International Agreements on AI Safety: Review and Recommendations for a Conditional AI Safety Treaty
Rebecca Scholefield, Samuel Martin, Otto Barten
TL;DR
The paper addresses the existential risk concerns around advanced GPAI and surveys 2023+ proposals for international safety governance. It analyzes risk thresholds, regulatory mechanisms, and types of international agreements, highlighting compute-based thresholds as a widely supported initial filter and describing support for audits, security, governance, and verification from high-risk industries.
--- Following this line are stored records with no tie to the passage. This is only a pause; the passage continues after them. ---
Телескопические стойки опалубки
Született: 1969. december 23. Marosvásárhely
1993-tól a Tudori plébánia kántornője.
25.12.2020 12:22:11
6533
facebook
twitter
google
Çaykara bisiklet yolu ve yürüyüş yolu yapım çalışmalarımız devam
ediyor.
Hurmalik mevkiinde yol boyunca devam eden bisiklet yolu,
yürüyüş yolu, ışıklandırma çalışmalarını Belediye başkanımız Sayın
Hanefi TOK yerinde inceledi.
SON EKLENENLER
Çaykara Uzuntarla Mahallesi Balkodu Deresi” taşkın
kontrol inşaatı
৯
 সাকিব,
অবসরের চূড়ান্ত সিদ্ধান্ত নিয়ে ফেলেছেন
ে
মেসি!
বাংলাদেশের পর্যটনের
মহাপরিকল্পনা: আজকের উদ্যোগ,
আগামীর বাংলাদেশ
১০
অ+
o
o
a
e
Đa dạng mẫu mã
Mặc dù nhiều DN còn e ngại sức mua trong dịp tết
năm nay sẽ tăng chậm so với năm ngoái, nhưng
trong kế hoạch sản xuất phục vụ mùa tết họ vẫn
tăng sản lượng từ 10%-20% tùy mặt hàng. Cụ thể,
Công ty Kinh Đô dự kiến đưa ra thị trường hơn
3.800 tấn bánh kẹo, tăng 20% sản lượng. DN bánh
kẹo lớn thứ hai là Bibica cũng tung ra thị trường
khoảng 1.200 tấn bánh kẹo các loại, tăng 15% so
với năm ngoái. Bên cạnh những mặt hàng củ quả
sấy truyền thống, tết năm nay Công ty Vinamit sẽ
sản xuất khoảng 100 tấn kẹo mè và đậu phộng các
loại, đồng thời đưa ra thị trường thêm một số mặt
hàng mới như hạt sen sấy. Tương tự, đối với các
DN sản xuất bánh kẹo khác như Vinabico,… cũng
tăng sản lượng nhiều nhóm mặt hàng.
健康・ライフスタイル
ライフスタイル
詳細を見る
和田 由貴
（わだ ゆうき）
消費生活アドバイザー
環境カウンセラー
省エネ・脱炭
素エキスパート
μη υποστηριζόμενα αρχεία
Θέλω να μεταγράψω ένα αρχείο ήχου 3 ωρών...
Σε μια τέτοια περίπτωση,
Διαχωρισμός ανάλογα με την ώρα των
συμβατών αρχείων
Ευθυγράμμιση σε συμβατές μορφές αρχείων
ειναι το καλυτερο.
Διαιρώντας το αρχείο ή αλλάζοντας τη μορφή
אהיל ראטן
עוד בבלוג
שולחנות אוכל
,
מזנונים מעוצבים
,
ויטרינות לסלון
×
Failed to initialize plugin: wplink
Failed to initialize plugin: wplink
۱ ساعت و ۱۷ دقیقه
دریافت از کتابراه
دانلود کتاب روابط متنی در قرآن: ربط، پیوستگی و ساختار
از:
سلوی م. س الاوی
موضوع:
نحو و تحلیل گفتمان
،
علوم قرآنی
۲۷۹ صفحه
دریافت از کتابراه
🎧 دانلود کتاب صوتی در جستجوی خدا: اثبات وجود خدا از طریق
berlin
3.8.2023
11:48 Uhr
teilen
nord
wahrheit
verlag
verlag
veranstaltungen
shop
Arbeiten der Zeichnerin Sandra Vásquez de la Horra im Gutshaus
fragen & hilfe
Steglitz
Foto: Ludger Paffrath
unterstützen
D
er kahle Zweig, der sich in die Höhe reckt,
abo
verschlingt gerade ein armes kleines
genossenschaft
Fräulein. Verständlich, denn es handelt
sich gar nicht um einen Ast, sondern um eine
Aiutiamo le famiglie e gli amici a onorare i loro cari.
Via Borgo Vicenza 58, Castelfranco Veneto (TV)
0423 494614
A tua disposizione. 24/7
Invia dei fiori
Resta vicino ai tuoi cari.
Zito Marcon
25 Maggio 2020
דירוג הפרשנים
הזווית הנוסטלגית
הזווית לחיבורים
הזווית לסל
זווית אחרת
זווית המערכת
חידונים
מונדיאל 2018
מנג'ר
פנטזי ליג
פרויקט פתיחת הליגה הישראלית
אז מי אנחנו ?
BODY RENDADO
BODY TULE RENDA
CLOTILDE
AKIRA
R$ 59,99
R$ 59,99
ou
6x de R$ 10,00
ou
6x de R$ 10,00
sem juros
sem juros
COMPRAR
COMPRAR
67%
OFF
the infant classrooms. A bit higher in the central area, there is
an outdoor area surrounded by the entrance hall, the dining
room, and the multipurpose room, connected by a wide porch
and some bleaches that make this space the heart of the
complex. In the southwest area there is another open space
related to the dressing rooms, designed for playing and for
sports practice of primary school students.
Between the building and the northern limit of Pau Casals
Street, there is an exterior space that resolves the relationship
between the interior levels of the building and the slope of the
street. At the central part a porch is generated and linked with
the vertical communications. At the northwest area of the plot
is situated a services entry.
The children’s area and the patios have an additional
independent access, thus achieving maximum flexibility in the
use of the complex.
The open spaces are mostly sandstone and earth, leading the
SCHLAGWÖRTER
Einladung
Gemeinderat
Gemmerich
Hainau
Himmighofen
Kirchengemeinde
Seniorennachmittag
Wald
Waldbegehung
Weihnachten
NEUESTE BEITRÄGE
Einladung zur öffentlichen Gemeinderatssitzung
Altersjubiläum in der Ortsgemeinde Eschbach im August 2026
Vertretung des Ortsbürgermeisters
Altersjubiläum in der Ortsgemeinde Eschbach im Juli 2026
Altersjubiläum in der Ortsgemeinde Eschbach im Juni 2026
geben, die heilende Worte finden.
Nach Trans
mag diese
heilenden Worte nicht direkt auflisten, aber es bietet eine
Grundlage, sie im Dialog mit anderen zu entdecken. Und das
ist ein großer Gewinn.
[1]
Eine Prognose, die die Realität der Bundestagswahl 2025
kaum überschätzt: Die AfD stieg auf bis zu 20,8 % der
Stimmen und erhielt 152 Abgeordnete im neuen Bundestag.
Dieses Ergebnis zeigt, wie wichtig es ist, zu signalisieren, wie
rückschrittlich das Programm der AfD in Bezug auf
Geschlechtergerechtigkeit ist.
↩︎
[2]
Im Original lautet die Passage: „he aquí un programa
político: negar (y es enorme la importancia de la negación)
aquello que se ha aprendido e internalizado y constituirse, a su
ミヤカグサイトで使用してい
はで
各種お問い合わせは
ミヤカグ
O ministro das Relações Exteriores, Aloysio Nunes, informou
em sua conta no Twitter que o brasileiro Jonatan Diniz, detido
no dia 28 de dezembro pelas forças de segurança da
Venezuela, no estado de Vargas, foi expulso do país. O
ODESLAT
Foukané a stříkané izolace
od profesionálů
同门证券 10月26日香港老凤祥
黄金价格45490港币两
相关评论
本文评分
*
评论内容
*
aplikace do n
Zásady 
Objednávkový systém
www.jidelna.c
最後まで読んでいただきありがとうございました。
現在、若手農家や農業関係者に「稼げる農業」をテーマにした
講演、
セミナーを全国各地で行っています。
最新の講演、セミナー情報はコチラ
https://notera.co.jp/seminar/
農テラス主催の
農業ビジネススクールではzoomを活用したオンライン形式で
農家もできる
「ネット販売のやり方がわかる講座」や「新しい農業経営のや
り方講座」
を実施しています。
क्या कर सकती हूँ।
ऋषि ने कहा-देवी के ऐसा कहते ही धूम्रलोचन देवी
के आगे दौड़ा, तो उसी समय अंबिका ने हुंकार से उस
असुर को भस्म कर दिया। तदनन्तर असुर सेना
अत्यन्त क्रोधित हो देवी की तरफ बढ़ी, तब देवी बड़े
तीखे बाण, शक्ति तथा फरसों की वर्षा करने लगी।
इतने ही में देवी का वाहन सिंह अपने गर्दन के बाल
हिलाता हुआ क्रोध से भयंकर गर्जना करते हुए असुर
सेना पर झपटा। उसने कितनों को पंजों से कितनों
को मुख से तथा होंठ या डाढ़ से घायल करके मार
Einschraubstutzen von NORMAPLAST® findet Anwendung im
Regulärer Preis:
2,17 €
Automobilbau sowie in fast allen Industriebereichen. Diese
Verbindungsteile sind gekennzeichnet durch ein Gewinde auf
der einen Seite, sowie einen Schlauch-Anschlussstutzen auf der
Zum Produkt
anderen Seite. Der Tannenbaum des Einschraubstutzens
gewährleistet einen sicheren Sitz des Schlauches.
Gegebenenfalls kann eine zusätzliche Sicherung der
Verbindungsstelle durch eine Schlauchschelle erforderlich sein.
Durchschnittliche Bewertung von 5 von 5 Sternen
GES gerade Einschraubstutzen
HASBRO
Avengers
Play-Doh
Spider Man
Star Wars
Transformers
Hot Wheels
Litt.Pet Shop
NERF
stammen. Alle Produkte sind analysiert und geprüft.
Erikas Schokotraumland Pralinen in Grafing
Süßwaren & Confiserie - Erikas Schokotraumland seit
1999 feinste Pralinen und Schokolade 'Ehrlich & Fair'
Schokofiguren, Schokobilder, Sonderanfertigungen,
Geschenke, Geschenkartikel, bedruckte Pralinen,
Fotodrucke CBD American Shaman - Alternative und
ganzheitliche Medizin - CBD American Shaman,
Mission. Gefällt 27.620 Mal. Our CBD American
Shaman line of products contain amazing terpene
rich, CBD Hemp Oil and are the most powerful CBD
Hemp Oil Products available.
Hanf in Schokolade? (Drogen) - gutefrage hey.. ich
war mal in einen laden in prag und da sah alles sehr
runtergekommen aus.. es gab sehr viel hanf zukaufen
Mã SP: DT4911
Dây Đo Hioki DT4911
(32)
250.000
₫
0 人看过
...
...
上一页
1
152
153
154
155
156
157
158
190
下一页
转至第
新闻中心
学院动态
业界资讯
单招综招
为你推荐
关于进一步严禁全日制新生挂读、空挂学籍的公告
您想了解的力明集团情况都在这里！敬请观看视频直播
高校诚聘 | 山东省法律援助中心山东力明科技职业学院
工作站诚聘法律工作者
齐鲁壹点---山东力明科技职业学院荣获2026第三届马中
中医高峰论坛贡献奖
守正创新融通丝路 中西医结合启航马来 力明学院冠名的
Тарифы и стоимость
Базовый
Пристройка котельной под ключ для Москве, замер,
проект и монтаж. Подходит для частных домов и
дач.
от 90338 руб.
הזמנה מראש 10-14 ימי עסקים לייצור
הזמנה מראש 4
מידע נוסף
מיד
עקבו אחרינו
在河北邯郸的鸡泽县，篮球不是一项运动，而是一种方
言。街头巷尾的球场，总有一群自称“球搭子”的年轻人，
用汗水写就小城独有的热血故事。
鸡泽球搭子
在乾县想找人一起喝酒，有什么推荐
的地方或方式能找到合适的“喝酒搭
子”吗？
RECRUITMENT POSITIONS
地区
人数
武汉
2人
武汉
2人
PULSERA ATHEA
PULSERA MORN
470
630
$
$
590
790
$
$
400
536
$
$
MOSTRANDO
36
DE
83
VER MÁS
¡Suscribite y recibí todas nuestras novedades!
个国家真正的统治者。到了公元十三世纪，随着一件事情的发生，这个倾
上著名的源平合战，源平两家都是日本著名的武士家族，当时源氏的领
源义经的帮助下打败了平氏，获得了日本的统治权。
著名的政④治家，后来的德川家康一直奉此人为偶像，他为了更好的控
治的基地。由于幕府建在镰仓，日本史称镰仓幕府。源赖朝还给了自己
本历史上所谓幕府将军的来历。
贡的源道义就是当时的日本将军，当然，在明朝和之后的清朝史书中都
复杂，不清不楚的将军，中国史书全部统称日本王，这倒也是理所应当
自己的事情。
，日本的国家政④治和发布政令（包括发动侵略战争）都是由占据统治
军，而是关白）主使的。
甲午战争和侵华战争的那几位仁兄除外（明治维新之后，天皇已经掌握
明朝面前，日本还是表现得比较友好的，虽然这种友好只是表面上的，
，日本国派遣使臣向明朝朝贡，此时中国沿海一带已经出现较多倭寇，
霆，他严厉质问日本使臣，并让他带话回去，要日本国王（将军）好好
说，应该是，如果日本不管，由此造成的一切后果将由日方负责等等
It presents a concrete recommendation: a conditional AI safety treaty centered on a compute threshold, with international AISIs conducting model evaluations and security/governance audits, plus reporting from cloud providers and supply-chain verification, supported by incident reporting and strategic incentives. The work underscores the need for pragmatic, adaptable governance that can evolve with rapid AI advances while leveraging existing international norms and high-risk-industry practices to mitigate systematic risks that cross borders and jurisdictions.
Abstract
The malicious use or malfunction of advanced general-purpose AI (GPAI) poses risks that, according to leading experts, could lead to the 'marginalisation or extinction of humanity.' To address these risks, there are an increasing number of proposals for international agreements on AI safety. In this paper, we review recent (2023-) proposals, identifying areas of consensus and disagreement, and drawing on related literature to assess their feasibility. We focus our discussion on risk thresholds, regulations, types of international agreement and five related processes: building scientific consensus, standardisation, auditing, verification and incentivisation. Based on this review, we propose a treaty establishing a compute threshold above which development requires rigorous oversight. This treaty would mandate complementary audits of models, information security and governance practices, overseen by an international network of AI Safety Institutes (AISIs) with authority to pause development if risks are unacceptable. Our approach combines immediately implementable measures with a flexible structure that can adapt to ongoing research.